Flavallee, I will check out the link, thanks

You guys are good !!


----------



## captainpat (Nov 30, 2002)

by the way setup9x is for msn messenger i think or something from microsoft.


----------



## andigirl (Aug 5, 2003)

When I right click on the file and check properties...it says its a file from microsoft called wextract????


----------



## craigmk (Aug 29, 2003)

Hi andigirl. Noticed that I also had the setup9X file on my computer desktop. So was searching for the reason for it being there when I clicked on this forum. . . and captain pat clued me in on what to check for. It is for MSN Messenger 6. It lets your computer upgrade to the latest messenger that MSN has created for us to use. If you have already installed it, then the setup exe. can be deleated. Also if you have MSN Messenger 6 and want to go back to MSN Messenger 5, then you will have to go to your control pannel and do the add/remove program thing.

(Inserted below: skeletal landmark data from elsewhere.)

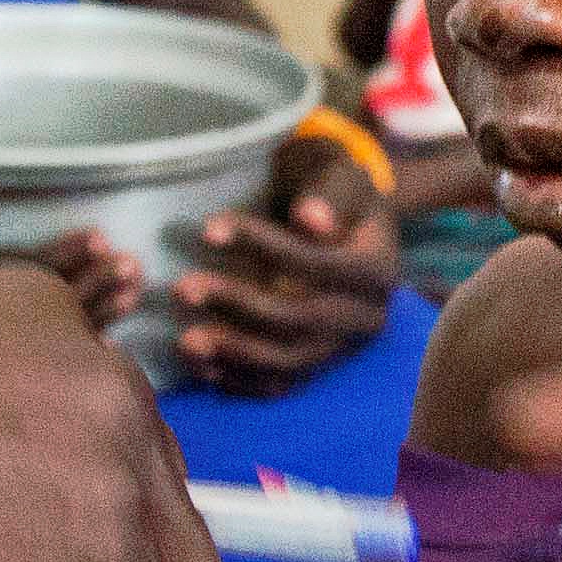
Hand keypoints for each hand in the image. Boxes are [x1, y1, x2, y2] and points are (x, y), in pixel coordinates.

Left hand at [171, 147, 397, 395]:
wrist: (349, 226)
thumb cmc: (336, 193)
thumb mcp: (340, 177)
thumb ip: (329, 194)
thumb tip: (310, 218)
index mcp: (378, 271)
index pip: (314, 262)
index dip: (261, 246)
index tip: (207, 229)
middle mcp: (367, 318)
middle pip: (300, 319)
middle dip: (237, 304)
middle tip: (182, 287)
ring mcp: (344, 349)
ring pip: (288, 362)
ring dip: (233, 353)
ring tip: (184, 340)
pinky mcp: (320, 368)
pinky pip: (280, 384)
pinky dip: (240, 381)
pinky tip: (202, 367)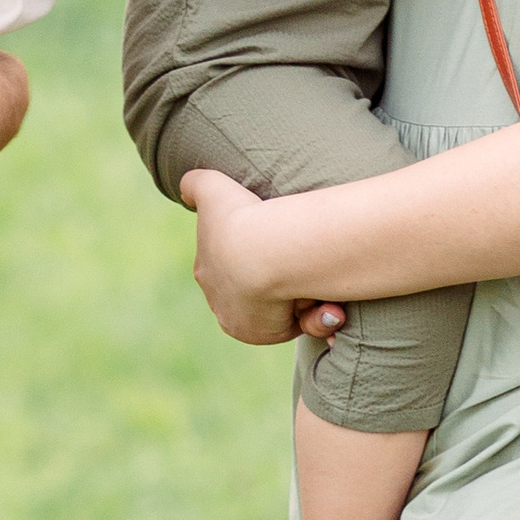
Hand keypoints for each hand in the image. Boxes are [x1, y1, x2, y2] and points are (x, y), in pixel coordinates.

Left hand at [180, 166, 346, 349]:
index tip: (282, 240)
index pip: (234, 264)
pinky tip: (330, 305)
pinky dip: (319, 316)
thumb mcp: (213, 188)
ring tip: (323, 285)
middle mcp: (222, 301)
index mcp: (209, 270)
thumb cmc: (241, 216)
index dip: (261, 252)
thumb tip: (188, 188)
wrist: (261, 253)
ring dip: (309, 298)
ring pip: (283, 308)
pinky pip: (301, 325)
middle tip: (305, 261)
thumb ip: (196, 184)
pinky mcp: (267, 335)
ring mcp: (243, 321)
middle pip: (261, 290)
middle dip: (286, 279)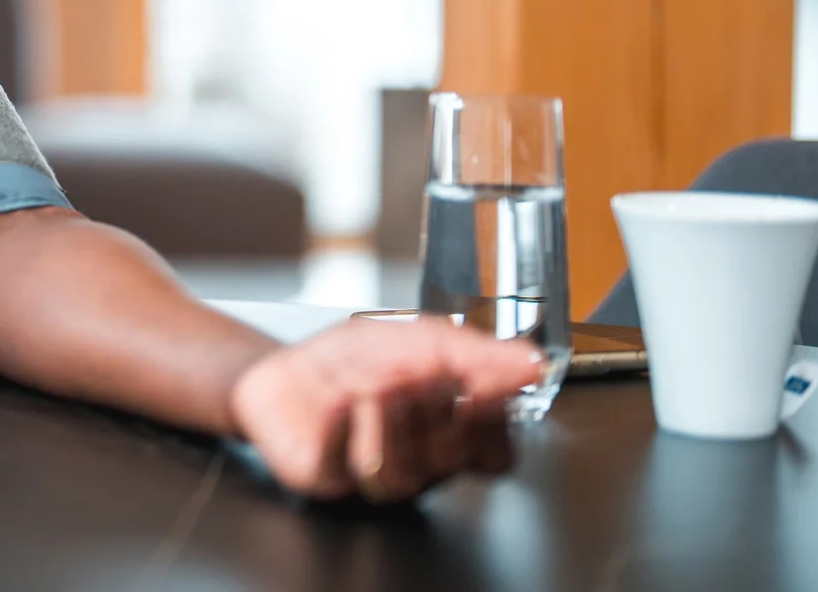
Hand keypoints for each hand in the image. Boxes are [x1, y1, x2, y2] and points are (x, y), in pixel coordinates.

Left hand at [227, 318, 540, 502]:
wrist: (283, 372)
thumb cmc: (355, 361)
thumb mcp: (422, 340)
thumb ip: (481, 354)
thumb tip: (534, 361)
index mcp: (448, 435)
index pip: (495, 454)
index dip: (488, 423)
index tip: (479, 386)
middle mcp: (419, 463)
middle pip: (448, 455)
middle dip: (429, 403)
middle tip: (411, 372)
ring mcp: (373, 476)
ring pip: (400, 469)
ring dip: (385, 415)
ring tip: (368, 384)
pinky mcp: (328, 478)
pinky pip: (343, 463)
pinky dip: (341, 428)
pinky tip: (338, 402)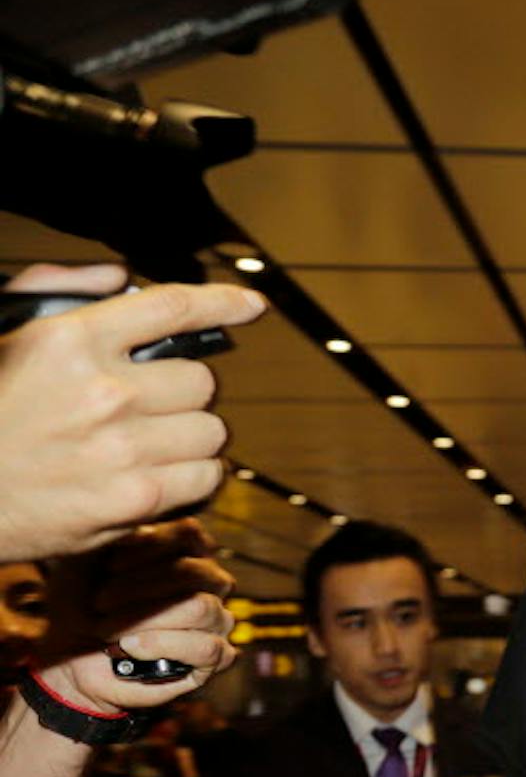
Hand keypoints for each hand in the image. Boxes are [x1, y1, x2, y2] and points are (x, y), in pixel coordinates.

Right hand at [0, 268, 265, 561]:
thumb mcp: (5, 334)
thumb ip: (59, 292)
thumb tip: (120, 278)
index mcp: (67, 341)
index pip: (171, 308)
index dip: (223, 303)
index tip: (251, 305)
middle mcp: (102, 391)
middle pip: (202, 380)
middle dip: (184, 393)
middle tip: (150, 408)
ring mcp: (122, 447)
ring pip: (212, 430)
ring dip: (191, 437)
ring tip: (149, 445)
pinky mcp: (136, 498)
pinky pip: (208, 476)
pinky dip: (193, 478)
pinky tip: (158, 475)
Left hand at [31, 520, 236, 711]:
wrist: (68, 661)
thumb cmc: (78, 606)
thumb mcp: (86, 559)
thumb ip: (115, 533)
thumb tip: (142, 512)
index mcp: (184, 553)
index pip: (190, 534)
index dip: (150, 546)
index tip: (108, 566)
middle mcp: (208, 584)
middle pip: (197, 572)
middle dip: (141, 587)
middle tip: (99, 601)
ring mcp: (216, 621)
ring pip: (201, 609)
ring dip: (145, 618)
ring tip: (106, 629)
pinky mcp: (213, 658)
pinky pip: (207, 648)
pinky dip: (162, 646)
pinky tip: (130, 647)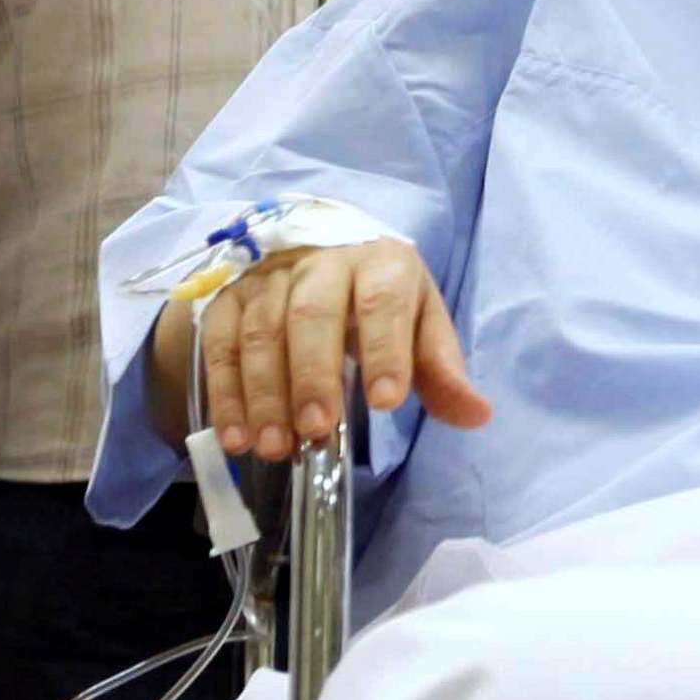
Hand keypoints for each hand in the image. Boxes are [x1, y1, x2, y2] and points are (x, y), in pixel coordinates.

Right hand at [170, 240, 490, 460]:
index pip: (383, 301)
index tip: (385, 401)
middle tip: (317, 429)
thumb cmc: (380, 299)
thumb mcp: (420, 324)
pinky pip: (219, 344)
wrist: (320, 254)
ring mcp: (269, 278)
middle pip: (312, 315)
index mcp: (382, 263)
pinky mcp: (228, 298)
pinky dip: (226, 394)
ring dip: (265, 394)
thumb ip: (443, 371)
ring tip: (276, 446)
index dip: (385, 350)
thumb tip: (479, 415)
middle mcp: (322, 262)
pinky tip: (236, 436)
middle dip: (314, 375)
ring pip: (261, 332)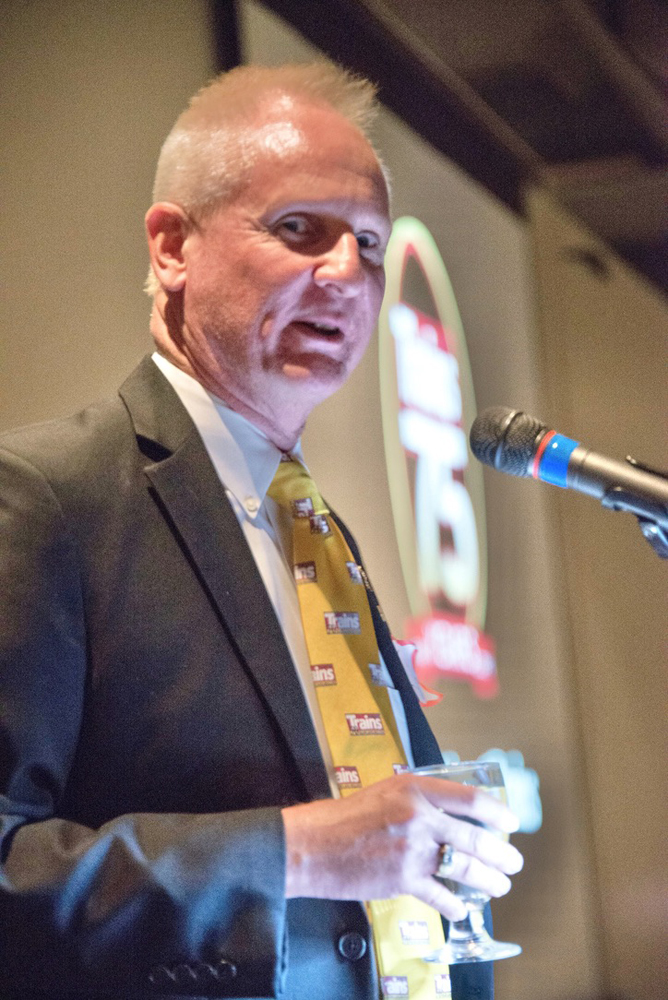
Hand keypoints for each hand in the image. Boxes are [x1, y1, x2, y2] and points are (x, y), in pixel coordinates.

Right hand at [281, 773, 522, 920]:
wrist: (313, 844)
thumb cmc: (346, 817)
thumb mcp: (387, 791)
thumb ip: (419, 799)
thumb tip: (451, 813)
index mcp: (415, 788)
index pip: (469, 798)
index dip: (496, 812)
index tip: (510, 822)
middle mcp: (418, 816)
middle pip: (475, 837)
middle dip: (501, 854)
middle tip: (513, 861)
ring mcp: (412, 850)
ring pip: (465, 867)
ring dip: (489, 879)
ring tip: (500, 885)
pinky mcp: (403, 880)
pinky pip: (441, 895)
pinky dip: (456, 904)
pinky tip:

Downside is that you will have to reistall the MSN Messenger 5.


----------



## craigmk (Aug 29, 2003)

Sorry forgot about your second problem . . . partitions. You almost need the program that was used in the first place to partition your hard drive in order to remove the partition. However, almost anything that is cluttering your C drive can be moved to the D drive to give you more room on the C drive. The main reason for partitioning in the first place is to put things on the D drive that you don't want to lose if C crashes.


----------



## andigirl (Aug 5, 2003)

Thanks for remembering me craigmk !! I do install/download everything to the D drive..but most times part of the programs load to C. Im constantly cleaning up my C drive to add more room. I have tried everything that was recommended and am still running almost 3/4 full on C. I found out that the setup9x file IS MSN messenger. (thanks captainpat) 

Id really like to just get rid of the partitions or at least make the C drive bigger....Ive heard bad things about partition magic and the like. I guess its impossible to just reformatt it back with my own recovery disk? I CAN get my hands on the win98se program that was used to partition my computer but have never reformatted without the use of my recovery disk...

Thanks
Andigirl


----------



## bassetman (Jun 7, 2001)

I agree with your concerns about partition magic. I don't know of another way to change (or remove) your partition without wiping your drive.


----------



## andigirl (Aug 5, 2003)

Well I was hoping to wipe my hard drive clean with the recovery cd. It does the reformatting for you. I just didnt know if I could use it anymore since the partitions were added.

I really appreciate everyone's input....you all are a big help 

Andigirl


----------



## bassetman (Jun 7, 2001)

You could run FDisk from a recovery boot disk and wipe out the partitions with that, and then do the recovery CD install.


----------



## andigirl (Aug 5, 2003)

My computer knowledge is sorta limited...whats Fdisk and a recovery boot disk?(LOL) Isnt that what my recovery cd is?

Sorry for being so inept....Im still learning.


----------